Will The Toyota 86 Be Discontinued

Rear-wheel-drive sports vehicles shared by Subaru and Toyota, the BRZ and 86, are now receiving their first redesign since their debut for the 2012 model year. Subaru has informed Car and Driver that it will not sell the BRZ for the 2021 model year, and Toyota has announced that it will stop making the 86 this fall, both of which indicate the arrival of a new generation. Here is what is currently known about the second generation of sports cars, which should be released the following year.

The BRZ and 86 will maintain the same sports-coupe-like form, as shown in spy photographs and our illustrations, but with a little more sloping hood and more accentuated hips. The grille will be slightly smaller with a black honeycomb pattern, and the headlamps will have a more streamlined appearance.
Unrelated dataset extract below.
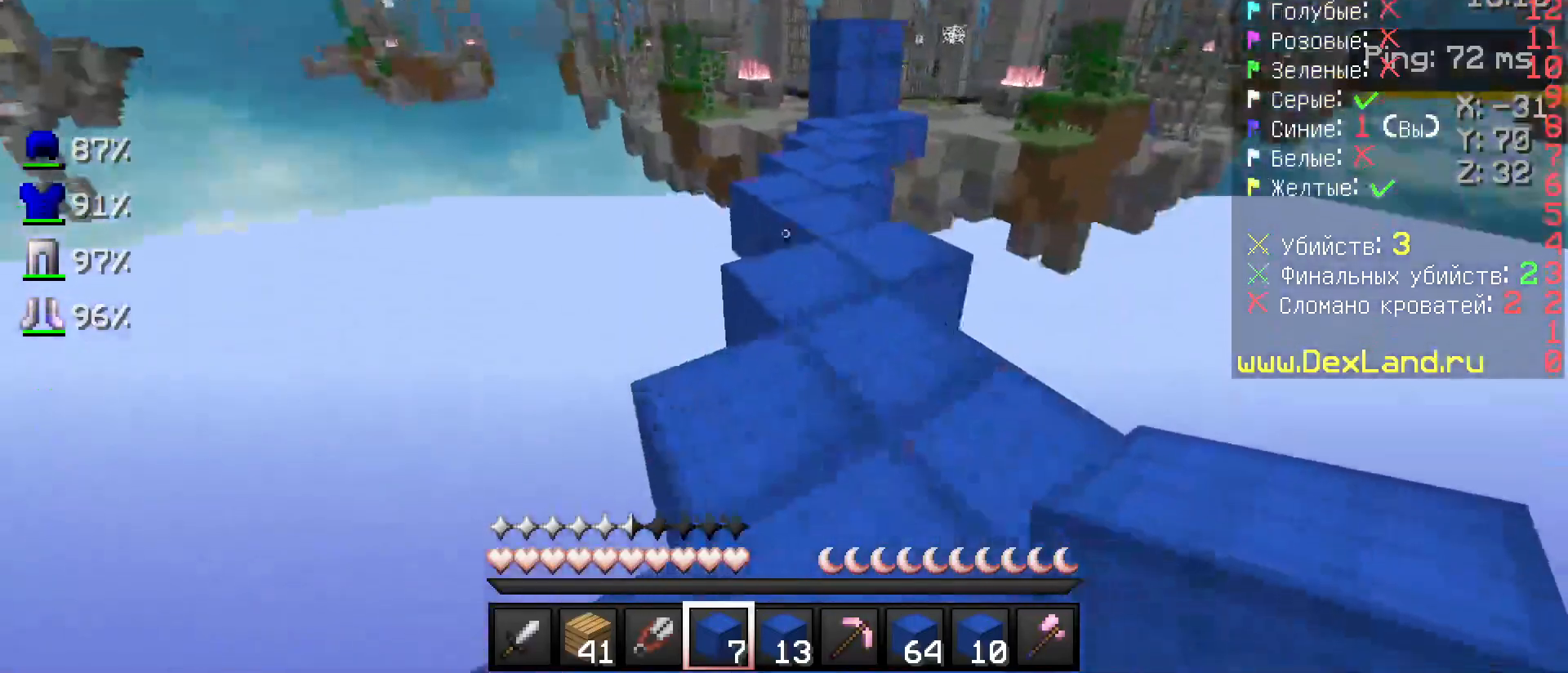
{"keys": ["w"], "mouse": [], "events": []}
The short fixed rear wing of the first-generation car will be replaced with an integrated lip spoiler, and the new taillights might either feature an LED light bar connecting the two or a decorative line.

The GR86, which would join the GR Supra and the impending GR Corolla hot hatch in Toyota’s Gazoo Racing lineup, might possibly have two additional letters added to its name.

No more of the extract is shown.